Hursey assigns error to the trial court's order permitting the bank to supersede execution of her judgment against P&B pending a final decision in this appeal. RAP 8.1(b) permits a party to supersede enforcement of a money judgment or decision affecting property. Hursey contends supersedure was improper because the bank was not a party to Hursey's action against P&B. Hursey cites no authority other than RAP 8.1(b) for her contention.

*530 [3] Hursey correctly states that RAP 8.1(b) speaks in terms of parties. However, the bank is a party to the action in which the supersedeas bond was posted, i.e., its action against Hursey. The court allowed the bond to be posted to prevent the sale by Hursey of the property owned by the bank which was to be the subject of further appeals. The trial court properly permitted the bank to supersede enforcement of Hursey's judgment.


Hursey's final arguments concern her entitlement to attorney fees at the trial level pursuant to RCW 4.84.185 and terms on appeal pursuant to RAP 18.9. We hold the merits of the bank's case compel a conclusion that the trial court correctly denied Hursey fees, and that Hursey is not entitled to terms on this appeal.
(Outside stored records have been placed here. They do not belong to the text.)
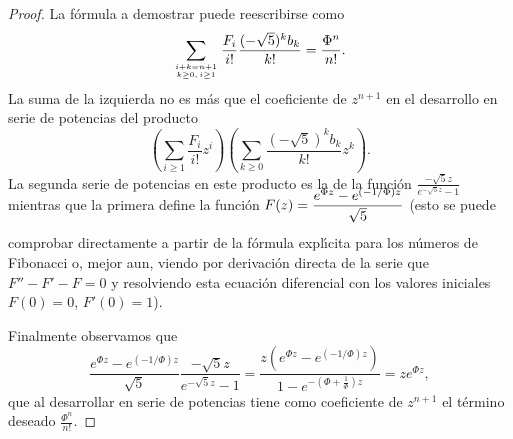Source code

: \begin{proof}
La f\'ormula a demostrar puede reescribirse como
$$\sum_{i+k=n+1\atop k\geq 0,\, i\geq 1}\frac{F_i}{i!}\frac{(-\sqrt 5)^kb_k}{k!}=\frac{\Phi^n}{n!}.$$
La suma de la izquierda no es m\'as que el coeficiente de $z^{n+1}$ en el desarrollo en serie de potencias del producto
$$\left(\sum_{i\geq 1}\frac{F_i}{i!}z^i\right)\left(\sum_{k\geq 0}\frac{(-\sqrt 5)^kb_k}{k!} z^k\right).$$
La segunda serie de potencias en este producto es la de la funci\'on $\displaystyle\frac{-\sqrt 5 z}{e^{-\sqrt 5 z}-1}$ mientras que  la primera define la funci\'on $\rule[-16pt]{0pt}{26pt}\displaystyle \smash{F(z)=\frac{e^{\Phi z}-e^{(-1/\Phi)z}}{\sqrt 5}}$ (esto se puede comprobar directamente a partir de la f\'ormula expl\'\i cita para los n\'umeros de Fibonacci o, mejor aun, viendo por derivaci\'on directa de la serie que $F''-F'-F=0$ y resolviendo esta ecuaci\'on diferencial con los valores iniciales $F(0)=0$, $F'(0)=1$).

Finalmente observamos que
$$ \frac{e^{\Phi z}-e^{(-1/\Phi)z}}{\sqrt 5} \frac{-\sqrt 5 z}{e^{-\sqrt 5 z}-1} =
\frac{z(e^{\Phi z}-e^{(-1/\Phi)z})}{1-e^{-(\Phi+\frac{1}{\Phi})z}}=ze^{\Phi z},$$
que al desarrollar en serie de potencias tiene como coeficiente de $z^{n+1}$ el t\'ermino deseado $\frac{\Phi^n}{n!}$.
\end{proof}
In conclusion, we hold U.S. Bank is entitled to bring a reforeclosure action joining Hursey, the mistakenly omitted junior lienor. Accordingly, the trial court erred in holding: (1) the bank's mortgage was extinguished by merger and was not revived by this action; and (2) the bank's reforeclosure action is barred by res judicata. We further hold the trial court properly permitted the bank to supersede Hursey's judgment and properly denied Hursey attorney fees. Hursey is not entitled to terms on her cross appeal.

We remand to the trial court for proceedings consistent with this opinion.



[1] When a senior lienor forecloses and joins a junior lienor, the property is sold free of the junior lien. The sale proceeds are applied first to pay the senior lien, with any excess being applied to pay the junior lien.

[2] In the interests of completeness, we note that merger is not favored in equity and that there is a presumption against merger where junior liens are involved. Altabet v. Monroe Methodist Church, 54 Wn. App. 695, 698-99, 777 P.2d 544 (1989). This court, in Gill v. Strouf, 5 Wn.2d 426, 431, 105 P.2d 829 (1940), held that:

[T]he existence of a junior, or intervening, encumbrance or equity will, in the absence of a showing of an intention to the contrary, prevent a merger of a prior mortgage in the fee, where the continued existence of the mortgage is necessary to protect the mortgagee against the intervening, junior claims.